Task description →
Keep the images out and copy every entry below exactly.

(Saved entries)
==*==
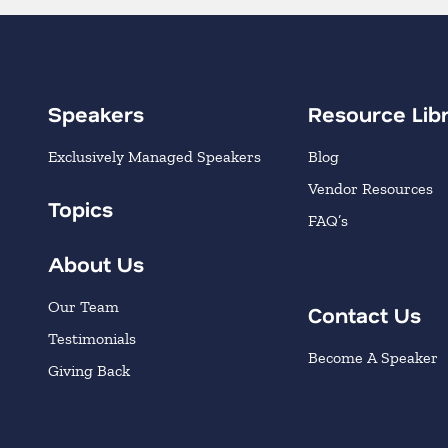
Speakers
Resource Lib
Exclusively Managed Speakers
Blog
Vendor Resources
Topics
FAQ’s
About Us
Our Team
Contact Us
Testimonials
Become A Speaker
Giving Back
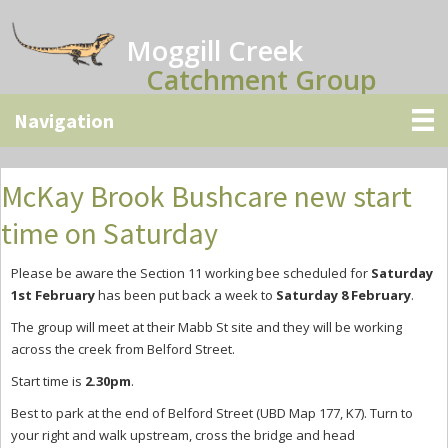
Skip
Skip
Skip
to
to
to
Moggill Creek
main
primary
secondary
Catchment Group
content
sidebar
sidebar
McKay Brook Bushcare new start
time on Saturday
Please be aware the Section 11 working bee scheduled for
Saturday
1st February
has been put back a week to
Saturday 8 February
.
The group will meet at their Mabb St site and they will be working
across the creek from Belford Street.
Start time is
2.30pm
.
Best to park at the end of Belford Street (UBD Map 177, K7). Turn to
your right and walk upstream, cross the bridge and head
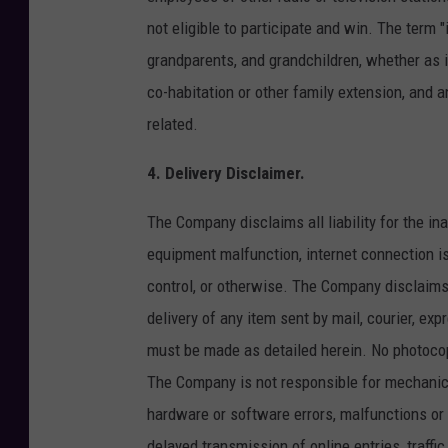
not eligible to participate and win. The term 
grandparents, and grandchildren, whether as in
co-habitation or other family extension, and 
related.
4. Delivery Disclaimer.
The Company disclaims all liability for the in
equipment malfunction, internet connection i
control, or otherwise. The Company disclaims all
delivery of any item sent by mail, courier, exp
must be made as detailed herein. No photocop
The Company is not responsible for mechanica
hardware or software errors, malfunctions or f
delayed transmission of online entries, traffi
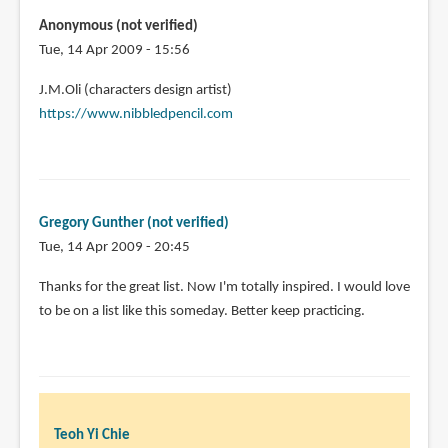
Anonymous (not verified)
Tue, 14 Apr 2009 - 15:56
J.M.Oli (characters design artist)
https://www.nibbledpencil.com
Gregory Gunther (not verified)
Tue, 14 Apr 2009 - 20:45
Thanks for the great list. Now I'm totally inspired. I would love
to be on a list like this someday. Better keep practicing.
Teoh Yi Chie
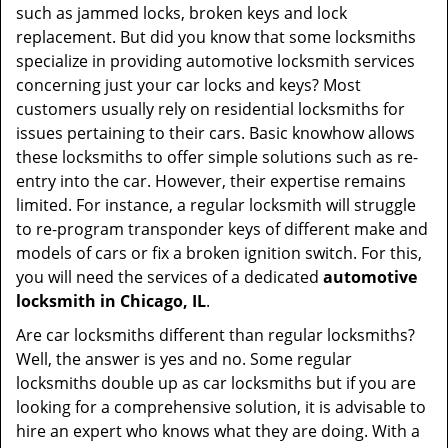
such as jammed locks, broken keys and lock
replacement. But did you know that some locksmiths
specialize in providing automotive locksmith services
concerning just your car locks and keys? Most
customers usually rely on residential locksmiths for
issues pertaining to their cars. Basic knowhow allows
these locksmiths to offer simple solutions such as re-
entry into the car. However, their expertise remains
limited. For instance, a regular locksmith will struggle
to re-program transponder keys of different make and
models of cars or fix a broken ignition switch. For this,
you will need the services of a dedicated
automotive
locksmith in Chicago, IL
.
Are car locksmiths different than regular locksmiths?
Well, the answer is yes and no. Some regular
locksmiths double up as car locksmiths but if you are
looking for a comprehensive solution, it is advisable to
hire an expert who knows what they are doing. With a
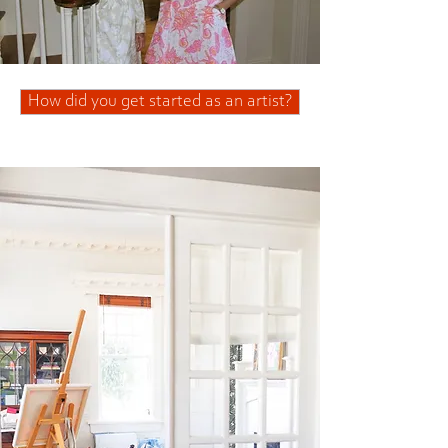
How did you get started as an artist?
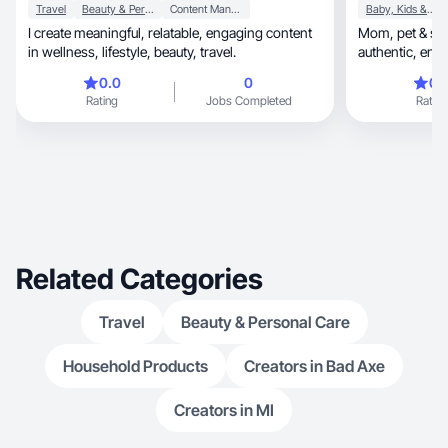
Travel
Beauty & Personal Care
Content Management
Baby, Kids & Maternity
I create meaningful, relatable, engaging content
Mom, pet & skincare content creator. I make
in wellness, lifestyle, beauty, travel.
authen
0.0
0
0.
Rating
Jobs Completed
Rating
Related Categories
Travel
Beauty & Personal Care
Household Products
Creators in Bad Axe
Creators in MI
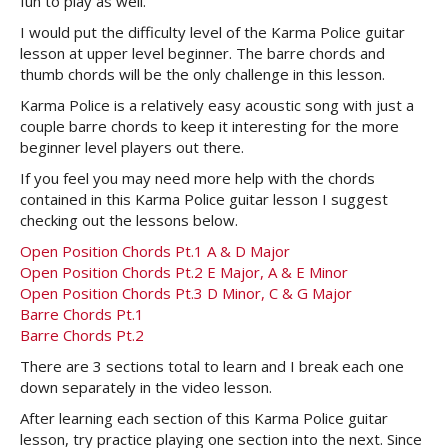
fun to play as well.
I would put the difficulty level of the Karma Police guitar
lesson at upper level beginner. The barre chords and
thumb chords will be the only challenge in this lesson.
Karma Police is a relatively easy acoustic song with just a
couple barre chords to keep it interesting for the more
beginner level players out there.
If you feel you may need more help with the chords
contained in this Karma Police guitar lesson I suggest
checking out the lessons below.
Open Position Chords Pt.1 A & D Major
Open Position Chords Pt.2 E Major, A & E Minor
Open Position Chords Pt.3 D Minor, C & G Major
Barre Chords Pt.1
Barre Chords Pt.2
There are 3 sections total to learn and I break each one
down separately in the video lesson.
After learning each section of this Karma Police guitar
lesson, try practice playing one section into the next. Since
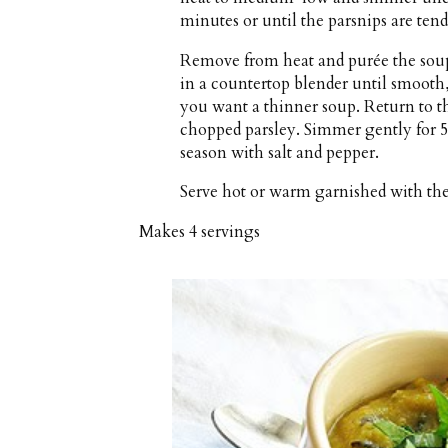
minutes or until the parsnips are tend
Remove from heat and purée the soup
in a countertop blender until smooth,
you want a thinner soup. Return to th
chopped parsley. Simmer gently for 5
season with salt and pepper.
Serve hot or warm garnished with th
Makes
4 servings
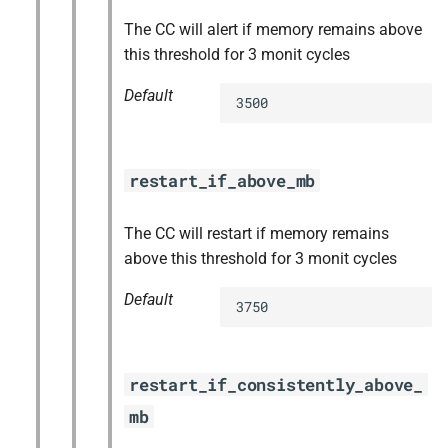
The CC will alert if memory remains above
this threshold for 3 monit cycles
Default
3500
restart_if_above_mb
The CC will restart if memory remains
above this threshold for 3 monit cycles
Default
3750
restart_if_consistently_above_
mb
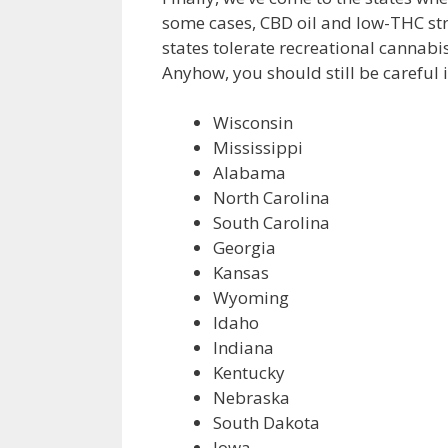
some cases, CBD oil and low-THC str
states tolerate recreational cannab
Anyhow, you should still be careful if
Wisconsin
Mississippi
Alabama
North Carolina
South Carolina
Georgia
Kansas
Wyoming
Idaho
Indiana
Kentucky
Nebraska
South Dakota
Iowa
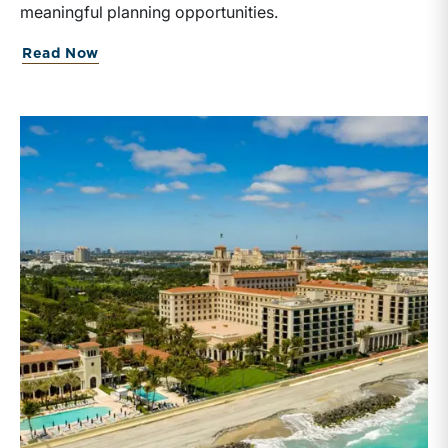
meaningful planning opportunities.
Read Now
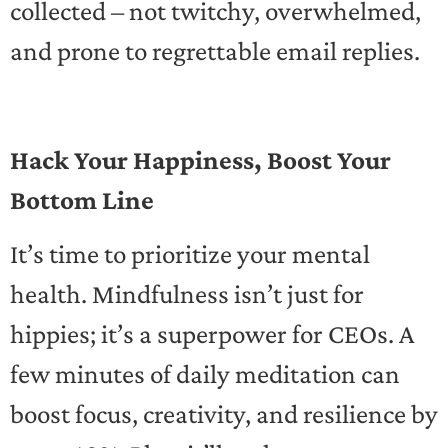
collected – not twitchy, overwhelmed,
and prone to regrettable email replies.
Hack Your Happiness, Boost Your
Bottom Line
It’s time to prioritize your mental
health. Mindfulness isn’t just for
hippies; it’s a superpower for CEOs. A
few minutes of daily meditation can
boost focus, creativity, and resilience by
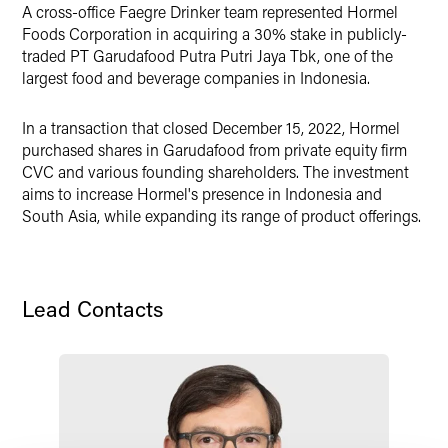
A cross-office Faegre Drinker team represented Hormel
X
Foods Corporation in acquiring a 30% stake in publicly-
traded PT Garudafood Putra Putri Jaya Tbk, one of the
largest food and beverage companies in Indonesia.
In a transaction that closed December 15, 2022, Hormel
purchased shares in Garudafood from private equity firm
CVC and various founding shareholders. The investment
aims to increase Hormel's presence in Indonesia and
South Asia, while expanding its range of product offerings.
Lead Contacts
==*==
Solution to this exercise →
Speakers
Resource Lib
Exclusively Managed Speakers
Blog
Vendor Resources
Topics
FAQ’s
About Us
Our Team
Contact Us
Testimonials
Become A Speaker
Giving Back
Skip
Skip
Skip
to
to
to
Moggill Creek
main
primary
secondary
Catchment Group
content
sidebar
sidebar
McKay Brook Bushcare new start
time on Saturday
Please be aware the Section 11 working bee scheduled for
Saturday
1st February
has been put back a week to
Saturday 8 February
.
The group will meet at their Mabb St site and they will be working
across the creek from Belford Street.
Start time is
2.30pm
.
Best to park at the end of Belford Street (UBD Map 177, K7). Turn to
your right and walk upstream, cross the bridge and head
not eligible to participate and win. The term 
grandparents, and grandchildren, whether as in
co-habitation or other family extension, and 
related.
4. Delivery Disclaimer.
The Company disclaims all liability for the in
equipment malfunction, internet connection i
control, or otherwise. The Company disclaims all
delivery of any item sent by mail, courier, exp
must be made as detailed herein. No photocop
The Company is not responsible for mechanica
hardware or software errors, malfunctions or f
delayed transmission of online entries, traffi
Anonymous (not verified)
Tue, 14 Apr 2009 - 15:56
J.M.Oli (characters design artist)
https://www.nibbledpencil.com
Gregory Gunther (not verified)
Tue, 14 Apr 2009 - 20:45
Thanks for the great list. Now I'm totally inspired. I would love
to be on a list like this someday. Better keep practicing.
Teoh Yi Chie
such as jammed locks, broken keys and lock
replacement. But did you know that some locksmiths
specialize in providing automotive locksmith services
concerning just your car locks and keys? Most
customers usually rely on residential locksmiths for
issues pertaining to their cars. Basic knowhow allows
these locksmiths to offer simple solutions such as re-
entry into the car. However, their expertise remains
limited. For instance, a regular locksmith will struggle
to re-program transponder keys of different make and
models of cars or fix a broken ignition switch. For this,
you will need the services of a dedicated
automotive
locksmith in Chicago, IL
.
Are car locksmiths different than regular locksmiths?
Well, the answer is yes and no. Some regular
locksmiths double up as car locksmiths but if you are
looking for a comprehensive solution, it is advisable to
hire an expert who knows what they are doing. With a
How did you get started as an artist?
Travel
Beauty & Personal Care
Content Management
Baby, Kids & Maternity
I create meaningful, relatable, engaging content
Mom, pet & skincare content creator. I make
in wellness, lifestyle, beauty, travel.
authen
0.0
0
0.
Rating
Jobs Completed
Rating
Related Categories
Travel
Beauty & Personal Care
Household Products
Creators in Bad Axe
Creators in MI
fun to play as well.
I would put the difficulty level of the Karma Police guitar
lesson at upper level beginner. The barre chords and
thumb chords will be the only challenge in this lesson.
Karma Police is a relatively easy acoustic song with just a
couple barre chords to keep it interesting for the more
beginner level players out there.
If you feel you may need more help with the chords
contained in this Karma Police guitar lesson I suggest
checking out the lessons below.
Open Position Chords Pt.1 A & D Major
Open Position Chords Pt.2 E Major, A & E Minor
Open Position Chords Pt.3 D Minor, C & G Major
Barre Chords Pt.1
Barre Chords Pt.2
There are 3 sections total to learn and I break each one
down separately in the video lesson.
After learning each section of this Karma Police guitar
lesson, try practice playing one section into the next. Since
minutes or until the parsnips are tend
Remove from heat and purée the soup
in a countertop blender until smooth,
you want a thinner soup. Return to th
chopped parsley. Simmer gently for 5
season with salt and pepper.
Serve hot or warm garnished with th
Makes
4 servings
The CC will alert if memory remains above
this threshold for 3 monit cycles
Default
3500
restart_if_above_mb
The CC will restart if memory remains
above this threshold for 3 monit cycles
Default
3750
restart_if_consistently_above_
mb
some cases, CBD oil and low-THC str
states tolerate recreational cannab
Anyhow, you should still be careful if
Wisconsin
Mississippi
Alabama
North Carolina
South Carolina
Georgia
Kansas
Wyoming
Idaho
Indiana
Kentucky
Nebraska
South Dakota
Iowa
meaningful planning opportunities.
Read Now
collected – not twitchy, overwhelmed,
and prone to regrettable email replies.
Hack Your Happiness, Boost Your
Bottom Line
It’s time to prioritize your mental
health. Mindfulness isn’t just for
hippies; it’s a superpower for CEOs. A
few minutes of daily meditation can
boost focus, creativity, and resilience by
A cross-office Faegre Drinker team represented Hormel
X
Foods Corporation in acquiring a 30% stake in publicly-
traded PT Garudafood Putra Putri Jaya Tbk, one of the
largest food and beverage companies in Indonesia.
In a transaction that closed December 15, 2022, Hormel
purchased shares in Garudafood from private equity firm
CVC and various founding shareholders. The investment
aims to increase Hormel's presence in Indonesia and
South Asia, while expanding its range of product offerings.
Lead Contacts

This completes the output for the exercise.